## [What needs to be done]
Below is the data. Give it again, complete and exact.

▬▬▬

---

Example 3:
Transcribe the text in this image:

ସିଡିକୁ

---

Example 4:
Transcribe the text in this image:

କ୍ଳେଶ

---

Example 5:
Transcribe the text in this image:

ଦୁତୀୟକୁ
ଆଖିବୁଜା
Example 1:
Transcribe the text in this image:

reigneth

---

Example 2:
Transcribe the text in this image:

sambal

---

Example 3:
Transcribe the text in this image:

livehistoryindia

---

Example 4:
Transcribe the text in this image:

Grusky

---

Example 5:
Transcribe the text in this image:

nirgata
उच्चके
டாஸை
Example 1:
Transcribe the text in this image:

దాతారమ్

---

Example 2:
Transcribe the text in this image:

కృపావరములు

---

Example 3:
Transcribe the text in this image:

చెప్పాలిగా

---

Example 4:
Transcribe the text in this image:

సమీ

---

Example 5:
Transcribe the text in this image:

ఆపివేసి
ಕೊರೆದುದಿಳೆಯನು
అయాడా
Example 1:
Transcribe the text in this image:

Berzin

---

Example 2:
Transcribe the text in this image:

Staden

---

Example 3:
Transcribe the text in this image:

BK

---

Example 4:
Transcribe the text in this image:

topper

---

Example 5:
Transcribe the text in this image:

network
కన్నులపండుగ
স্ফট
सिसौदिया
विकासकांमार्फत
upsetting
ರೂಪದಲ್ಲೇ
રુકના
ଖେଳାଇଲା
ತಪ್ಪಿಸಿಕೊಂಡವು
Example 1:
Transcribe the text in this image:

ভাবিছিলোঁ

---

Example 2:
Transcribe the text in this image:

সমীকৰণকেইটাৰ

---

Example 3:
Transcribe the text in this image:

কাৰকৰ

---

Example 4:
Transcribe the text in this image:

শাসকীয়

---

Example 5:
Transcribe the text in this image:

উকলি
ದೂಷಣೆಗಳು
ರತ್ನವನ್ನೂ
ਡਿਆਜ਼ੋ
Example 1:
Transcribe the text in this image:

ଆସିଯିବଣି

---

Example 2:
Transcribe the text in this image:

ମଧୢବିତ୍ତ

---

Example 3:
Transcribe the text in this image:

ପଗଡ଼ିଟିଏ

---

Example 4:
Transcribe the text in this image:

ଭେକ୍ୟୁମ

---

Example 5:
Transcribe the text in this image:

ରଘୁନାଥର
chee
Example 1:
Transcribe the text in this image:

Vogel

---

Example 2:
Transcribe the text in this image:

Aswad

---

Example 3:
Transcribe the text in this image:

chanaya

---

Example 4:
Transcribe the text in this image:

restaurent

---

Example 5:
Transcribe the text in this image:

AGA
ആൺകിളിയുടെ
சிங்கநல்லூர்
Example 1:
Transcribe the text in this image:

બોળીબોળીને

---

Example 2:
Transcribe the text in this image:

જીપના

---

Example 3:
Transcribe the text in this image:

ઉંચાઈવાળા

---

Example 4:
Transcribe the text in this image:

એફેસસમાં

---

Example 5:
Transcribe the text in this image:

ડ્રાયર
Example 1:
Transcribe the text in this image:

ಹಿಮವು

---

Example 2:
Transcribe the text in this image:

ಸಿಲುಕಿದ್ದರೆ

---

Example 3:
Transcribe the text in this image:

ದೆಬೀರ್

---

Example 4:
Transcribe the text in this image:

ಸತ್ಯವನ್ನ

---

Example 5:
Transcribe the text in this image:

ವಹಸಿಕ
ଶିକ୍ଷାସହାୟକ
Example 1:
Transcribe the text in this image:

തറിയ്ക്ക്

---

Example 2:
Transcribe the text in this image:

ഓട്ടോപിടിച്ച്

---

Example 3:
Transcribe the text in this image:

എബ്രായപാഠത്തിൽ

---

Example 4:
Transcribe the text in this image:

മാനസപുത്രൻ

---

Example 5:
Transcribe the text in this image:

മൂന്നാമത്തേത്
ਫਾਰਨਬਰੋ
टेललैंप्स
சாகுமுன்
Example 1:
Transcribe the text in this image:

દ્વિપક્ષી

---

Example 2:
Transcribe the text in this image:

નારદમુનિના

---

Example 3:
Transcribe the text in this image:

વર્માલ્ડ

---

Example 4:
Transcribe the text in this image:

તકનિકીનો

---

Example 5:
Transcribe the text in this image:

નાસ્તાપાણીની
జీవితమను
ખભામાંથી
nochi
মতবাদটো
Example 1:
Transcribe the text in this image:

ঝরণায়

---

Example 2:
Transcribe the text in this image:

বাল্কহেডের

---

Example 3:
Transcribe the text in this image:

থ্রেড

▬▬▬

## [Written answer]
---

Example 3:
Transcribe the text in this image:

ସିଡିକୁ

---

Example 4:
Transcribe the text in this image:

କ୍ଳେଶ

---

Example 5:
Transcribe the text in this image:

ଦୁତୀୟକୁ
ଆଖିବୁଜା
Example 1:
Transcribe the text in this image:

reigneth

---

Example 2:
Transcribe the text in this image:

sambal

---

Example 3:
Transcribe the text in this image:

livehistoryindia

---

Example 4:
Transcribe the text in this image:

Grusky

---

Example 5:
Transcribe the text in this image:

nirgata
उच्चके
டாஸை
Example 1:
Transcribe the text in this image:

దాతారమ్

---

Example 2:
Transcribe the text in this image:

కృపావరములు

---

Example 3:
Transcribe the text in this image:

చెప్పాలిగా

---

Example 4:
Transcribe the text in this image:

సమీ

---

Example 5:
Transcribe the text in this image:

ఆపివేసి
ಕೊರೆದುದಿಳೆಯನು
అయాడా
Example 1:
Transcribe the text in this image:

Berzin

---

Example 2:
Transcribe the text in this image:

Staden

---

Example 3:
Transcribe the text in this image:

BK

---

Example 4:
Transcribe the text in this image:

topper

---

Example 5:
Transcribe the text in this image:

network
కన్నులపండుగ
স্ফট
सिसौदिया
विकासकांमार्फत
upsetting
ರೂಪದಲ್ಲೇ
રુકના
ଖେଳାଇଲା
ತಪ್ಪಿಸಿಕೊಂಡವು
Example 1:
Transcribe the text in this image:

ভাবিছিলোঁ

---

Example 2:
Transcribe the text in this image:

সমীকৰণকেইটাৰ

---

Example 3:
Transcribe the text in this image:

কাৰকৰ

---

Example 4:
Transcribe the text in this image:

শাসকীয়

---

Example 5:
Transcribe the text in this image:

উকলি
ದೂಷಣೆಗಳು
ರತ್ನವನ್ನೂ
ਡਿਆਜ਼ੋ
Example 1:
Transcribe the text in this image:

ଆସିଯିବଣି

---

Example 2:
Transcribe the text in this image:

ମଧୢବିତ୍ତ

---

Example 3:
Transcribe the text in this image:

ପଗଡ଼ିଟିଏ

---

Example 4:
Transcribe the text in this image:

ଭେକ୍ୟୁମ

---

Example 5:
Transcribe the text in this image:

ରଘୁନାଥର
chee
Example 1:
Transcribe the text in this image:

Vogel

---

Example 2:
Transcribe the text in this image:

Aswad

---

Example 3:
Transcribe the text in this image:

chanaya

---

Example 4:
Transcribe the text in this image:

restaurent

---

Example 5:
Transcribe the text in this image:

AGA
ആൺകിളിയുടെ
சிங்கநல்லூர்
Example 1:
Transcribe the text in this image:

બોળીબોળીને

---

Example 2:
Transcribe the text in this image:

જીપના

---

Example 3:
Transcribe the text in this image:

ઉંચાઈવાળા

---

Example 4:
Transcribe the text in this image:

એફેસસમાં

---

Example 5:
Transcribe the text in this image:

ડ્રાયર
Example 1:
Transcribe the text in this image:

ಹಿಮವು

---

Example 2:
Transcribe the text in this image:

ಸಿಲುಕಿದ್ದರೆ

---

Example 3:
Transcribe the text in this image:

ದೆಬೀರ್

---

Example 4:
Transcribe the text in this image:

ಸತ್ಯವನ್ನ

---

Example 5:
Transcribe the text in this image:

ವಹಸಿಕ
ଶିକ୍ଷାସହାୟକ
Example 1:
Transcribe the text in this image:

തറിയ്ക്ക്

---

Example 2:
Transcribe the text in this image:

ഓട്ടോപിടിച്ച്

---

Example 3:
Transcribe the text in this image:

എബ്രായപാഠത്തിൽ

---

Example 4:
Transcribe the text in this image:

മാനസപുത്രൻ

---

Example 5:
Transcribe the text in this image:

മൂന്നാമത്തേത്
ਫਾਰਨਬਰੋ
टेललैंप्स
சாகுமுன்
Example 1:
Transcribe the text in this image:

દ્વિપક્ષી

---

Example 2:
Transcribe the text in this image:

નારદમુનિના

---

Example 3:
Transcribe the text in this image:

વર્માલ્ડ

---

Example 4:
Transcribe the text in this image:

તકનિકીનો

---

Example 5:
Transcribe the text in this image:

નાસ્તાપાણીની
జీవితమను
ખભામાંથી
nochi
মতবাদটো
Example 1:
Transcribe the text in this image:

ঝরণায়

---

Example 2:
Transcribe the text in this image:

বাল্কহেডের

---

Example 3:
Transcribe the text in this image:

থ্রেড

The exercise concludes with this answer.